Pour le reste, la mécanique relève de la plus pure simplicité : l’un des trois comédiens (Fred Jacot-Guillermod), replié dans un coin derrière sa partition, assume une narration frénétique que rythme la danse ondoyante de ses doigts de souris : voici l’enfant. L’autre (Cédric Djédjé) endosse la partition de l’immobilisme, de la force boudeuse, la violence d’une présence en retrait : voici le frère. Et le troisième (Cédric Juliens) d’assurer la partition du père, avec ses mouvements empruntés de géant dans une maison de poupée, sa voix rassurante et la puissance bienveillante de son sourire.
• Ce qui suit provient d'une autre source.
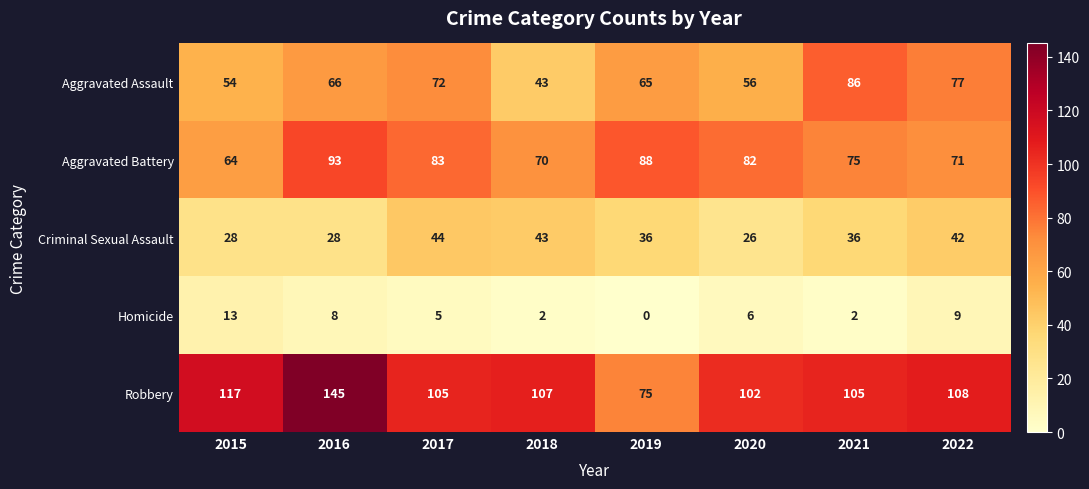

At which category is the sum across all series the highest?

2016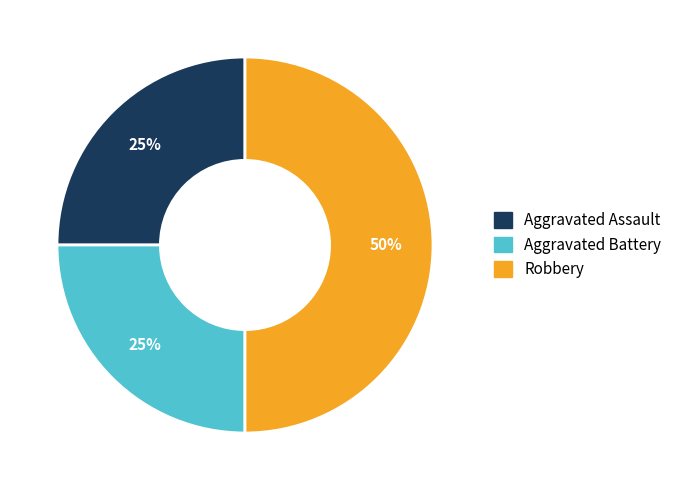

What is the ratio of the value at Aggravated Battery to the value at Aggravated Assault?

1.0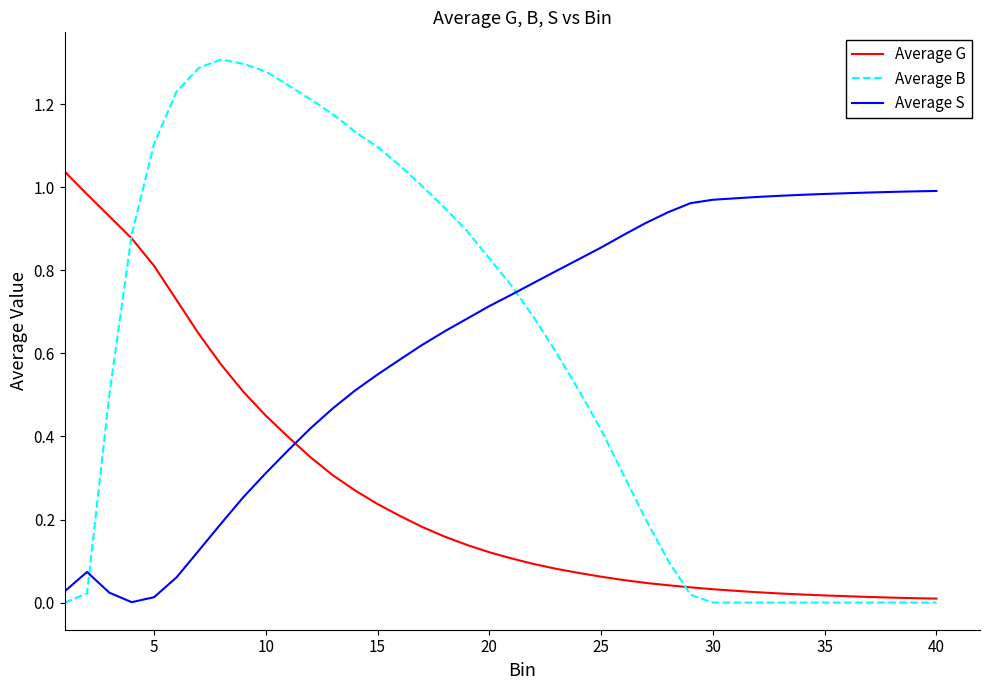

Which series has the widest spread of values?

Average B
Plongés dans la pénombre, plus trismégistes que nécromanciens, ils transforment l’or du monologue de Höll en broderie de sens, d’images fortes et sombres qui évoquent toute la gravité de l’enfance, ses urgences et ses drames.

Seule la bande-son, les riches improvisations de Vincent Hänni qui drapent énergiquement le texte de bout en bout dans un hypnotique tango, peut parfois sembler redondante, voire même étouffante, les rythmes confinant par moment à l’anxiogène.

Mais c’est un détail. Car la houle inarrêtée des mots, la musique magistrale du poème servie par un jeu sensible et habité, emporte dès l’abord. A-t-on même cligné des yeux durant ces 47 minutes chrono d’immersion totale ? Transies, bouleversées, d’avoir saisi dans la pénombre la difficulté de se défaire de ces roches erratiques qui nous habitent toutes, on se dit que la magie tient sans doute du ressouvenir : les drames de cet enfant, ses deuils inassouvis, sont aussi ceux de notre enfance à nous.